Sans aller jusqu’à rappeler que le stress peut finir par creuser des trous dans les parois de l’estomac – le fameux ulcère –, il est de notoriété publique que l’état du mental, chose non quantifiable, peut exercer des influences diverses sur le physique. Miyashita et Ando avaient tous deux la même idée : le fait de voir les images de la vidéo modifiaient l’état mental, et sous cette influence, l’ADN qui existait déjà dans le corps subissait une transformation, donnant naissance à un virus inconnu qui ressemblait étonnamment à celui de la variole. Ensuite, ce virus, que l’on pouvait appeler « pseudo-variole » provoquait la formation d’une tumeur cancéreuse à l’intérieur d’une artère coronaire. Cette tumeur atteignait sa taille maximale en une semaine, empêchant le sang de circuler jusqu’au cœur, et causant l’arrêt de celui-ci. Cependant, ce virus, fonctionnait comme le cancer et n’était pas contagieux : il s’introduisait dans l’ADN de la membrane interne des artères, où il provoquait une anomalie des cellules. Telles étaient les suppositions auxquelles conduisaient les résultats des analyses effectuées jusque-là.
— Tu n’aimerais pas la voir ? demanda Miyashita qui avait décidément envie de vérifier la réalité par lui-même.
— Bof, tu sais…
— Moi, je voudrais bien avoir cette cassette sous la main.
— Doucement, doucement ! Tu connais le proverbe : « Qui s’y frotte s’y pique. » Ne va pas répéter l’erreur de Ryuji.
— À propos de Ryuji, tu es parvenu à déchiffrer le cryptogramme ?
— Pas encore. Si vraiment c’est un cryptogramme, la disposition des quarante-deux bases est insuffisante. Ou alors, ce n’est pas une phrase, mais un simple mot, et encore, se justifia Ando.
De fait, il avait essayé plusieurs fois, mais s’était découragé assez rapidement.
— C’est un jour de congé, demain, tu n’as qu’à l’occuper à ça.
La réflexion de Miyashita remit en mémoire à Ando pour la première fois que le lendemain était un jour férié : c’était le jour de la Reconnaissance du Travail. Comme Ando ne travaillait pas le samedi, cela lui ferait trois jours libres de suite. Depuis qu’il avait perdu son fils et vivait séparé de sa femme, il ne se préoccupait plus des jours de congé. Rester seul chez lui ne lui apportait que de la souffrance. Trois jours sans rien de particulier à faire : cette seule idée l’emplissait de désespoir.
— Bon, je ferai ce que je peux, laissa tomber Ando.

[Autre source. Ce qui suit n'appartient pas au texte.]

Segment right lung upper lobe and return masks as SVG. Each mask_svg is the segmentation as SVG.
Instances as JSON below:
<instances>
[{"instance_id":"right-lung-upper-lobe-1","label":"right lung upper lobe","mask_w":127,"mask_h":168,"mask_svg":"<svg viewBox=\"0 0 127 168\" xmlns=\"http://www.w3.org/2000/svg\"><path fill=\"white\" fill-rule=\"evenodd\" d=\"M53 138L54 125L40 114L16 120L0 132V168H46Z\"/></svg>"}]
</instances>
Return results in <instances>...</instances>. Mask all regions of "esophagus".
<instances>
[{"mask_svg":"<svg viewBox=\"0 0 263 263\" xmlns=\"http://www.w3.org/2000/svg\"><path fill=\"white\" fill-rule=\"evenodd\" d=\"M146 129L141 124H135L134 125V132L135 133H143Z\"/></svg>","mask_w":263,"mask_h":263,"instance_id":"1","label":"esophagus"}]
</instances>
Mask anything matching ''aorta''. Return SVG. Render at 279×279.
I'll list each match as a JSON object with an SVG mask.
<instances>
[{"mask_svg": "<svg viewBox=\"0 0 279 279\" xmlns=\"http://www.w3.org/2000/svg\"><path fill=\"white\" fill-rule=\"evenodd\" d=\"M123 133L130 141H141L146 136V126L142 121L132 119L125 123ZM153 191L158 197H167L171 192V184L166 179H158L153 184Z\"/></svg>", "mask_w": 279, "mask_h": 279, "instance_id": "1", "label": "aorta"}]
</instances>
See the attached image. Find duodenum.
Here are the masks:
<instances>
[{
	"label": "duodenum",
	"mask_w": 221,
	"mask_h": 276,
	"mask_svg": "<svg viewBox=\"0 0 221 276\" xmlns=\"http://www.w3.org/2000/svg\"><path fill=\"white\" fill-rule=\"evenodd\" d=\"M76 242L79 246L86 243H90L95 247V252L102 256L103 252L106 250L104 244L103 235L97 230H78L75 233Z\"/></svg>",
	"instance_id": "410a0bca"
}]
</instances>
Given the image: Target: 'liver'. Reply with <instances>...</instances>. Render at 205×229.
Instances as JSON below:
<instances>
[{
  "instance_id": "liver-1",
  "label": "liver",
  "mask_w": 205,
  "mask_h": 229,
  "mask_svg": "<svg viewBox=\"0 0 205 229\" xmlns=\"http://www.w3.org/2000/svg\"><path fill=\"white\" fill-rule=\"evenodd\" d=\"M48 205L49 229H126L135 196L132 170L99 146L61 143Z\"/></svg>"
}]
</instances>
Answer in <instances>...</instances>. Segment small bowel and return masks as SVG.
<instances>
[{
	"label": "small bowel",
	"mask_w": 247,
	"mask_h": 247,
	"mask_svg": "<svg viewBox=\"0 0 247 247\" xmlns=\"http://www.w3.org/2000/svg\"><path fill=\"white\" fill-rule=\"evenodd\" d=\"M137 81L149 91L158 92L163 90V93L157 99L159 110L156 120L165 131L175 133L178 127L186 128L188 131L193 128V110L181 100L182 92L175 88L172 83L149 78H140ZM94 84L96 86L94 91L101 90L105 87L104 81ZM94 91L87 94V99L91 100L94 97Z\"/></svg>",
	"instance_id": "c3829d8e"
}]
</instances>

Passer son temps libre à essayer de déchiffrer le message d’un mort n’avait guère de chances de lui rendre sa joie de vivre, mais tendrait plutôt à aviver encore sa mélancolie. Cependant s’il déchiffrait le cryptogramme, il en retirerait au moins un sentiment de satisfaction. Et de toute façon, toute distraction, quelque qu’elle soit, serait la bienvenue.
— Je t’appellerai dimanche. Pour te transmettre le message de Ryuji.
Ando venait de promettre à son confrère de résoudre le message chiffré avant trois jours.
— Je t’en prie, fais-le.
Miyashita tendit la main par-dessus la table et donna une légère tape sur l’épaule d’Ando.